Can confirm, it fixed the Index bug, no other additional cause.
Thank you for the persistence in trying to help.
(note: The Mac OS bug ticket opening highly depends on the availability of the Mac OS user ... otherwise might try to replicate from the information and come back - but that would take a long while)
Have recently been trying out fresh installs of Tumblr-Utils (the latest version: June 2023.) with just the API key added, while trying to check for any issues to help others out that wanted to backup their Tumblr.
In the latest version, can confirm that "no module named 'fcntl'" error appears.
(I use Windows)
With Python 3.10, the error doesn't appear when just commenting out "import fcntl" in util.py. So at least there's that.
While fcntl was intended as replacement for deprecated imghdr, as your comment here for the May 16 2023 commit says: https://github.com/Cebtenzzre/tumblr-utils/commit/f89c663d4214d128349102b7b6353f935ae908b6
For Python 3.11, since imghdr is deprecated as a fallback, and fcntl not appear, it would cause some issues.
It ends up skipping image downloads as-is while backing up, and just links to tumblr hosted images, similar to when using the -k command... except not actually using the command. (This ends up happening to someone I was trying to help, who uses Mac OS and first tried with Python 3.11)
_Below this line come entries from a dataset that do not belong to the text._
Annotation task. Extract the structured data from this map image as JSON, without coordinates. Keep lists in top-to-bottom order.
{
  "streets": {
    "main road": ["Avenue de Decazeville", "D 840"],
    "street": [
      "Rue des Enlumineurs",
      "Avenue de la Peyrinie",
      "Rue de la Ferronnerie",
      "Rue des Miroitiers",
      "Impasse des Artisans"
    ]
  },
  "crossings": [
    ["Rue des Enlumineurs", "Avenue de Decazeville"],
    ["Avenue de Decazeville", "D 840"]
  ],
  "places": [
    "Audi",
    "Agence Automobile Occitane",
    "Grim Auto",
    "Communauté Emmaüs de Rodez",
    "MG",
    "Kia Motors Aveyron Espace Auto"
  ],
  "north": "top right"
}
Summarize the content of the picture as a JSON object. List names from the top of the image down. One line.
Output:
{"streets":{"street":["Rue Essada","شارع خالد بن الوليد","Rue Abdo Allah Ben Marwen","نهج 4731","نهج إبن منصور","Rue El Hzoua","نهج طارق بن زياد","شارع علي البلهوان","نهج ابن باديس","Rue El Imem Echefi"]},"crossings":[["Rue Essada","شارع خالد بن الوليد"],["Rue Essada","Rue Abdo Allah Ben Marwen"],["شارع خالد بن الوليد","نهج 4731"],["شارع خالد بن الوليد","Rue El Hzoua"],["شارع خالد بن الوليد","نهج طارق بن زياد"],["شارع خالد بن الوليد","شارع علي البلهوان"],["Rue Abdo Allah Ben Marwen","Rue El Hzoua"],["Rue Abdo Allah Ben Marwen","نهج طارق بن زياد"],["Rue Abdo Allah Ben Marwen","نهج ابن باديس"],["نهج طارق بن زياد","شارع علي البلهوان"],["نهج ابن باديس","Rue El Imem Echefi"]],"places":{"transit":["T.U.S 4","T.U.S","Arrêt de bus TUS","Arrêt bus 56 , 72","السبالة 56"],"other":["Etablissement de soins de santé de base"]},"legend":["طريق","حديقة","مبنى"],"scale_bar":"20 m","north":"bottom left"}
The error in question (not mine): without commenting out "import fcntl"
with commenting out "import fcntl"
Still, even with commenting out "import fcntl" so that bug doesn't appear, the index page will be blank besides the tumblr title and description.
... Though this also happens on fresh installs (with just API key added) of an older tumblr-utils I had downloaded before. So it doesn't seem related as initially thought.
The same thing of blank index page happens for those am trying to help with their fresh installs, including on MacOS. At least 2 other people.
Meanwhile, my old install (not fresh install) on a different hard drive, using January 2022 tumblr-utils, does not have either issue and can make a proper index page. (the same blog, on same day)
And have been trying figure out why the blank index page thing happens, but have no idea. When the script runs, these fresh installs (of January 2022, and latest of June 2023) don't flash the message "building index page" before finishing, unlike the old one I use.
Am reporting both because when tried to "fix" one issue, the other popped up right after.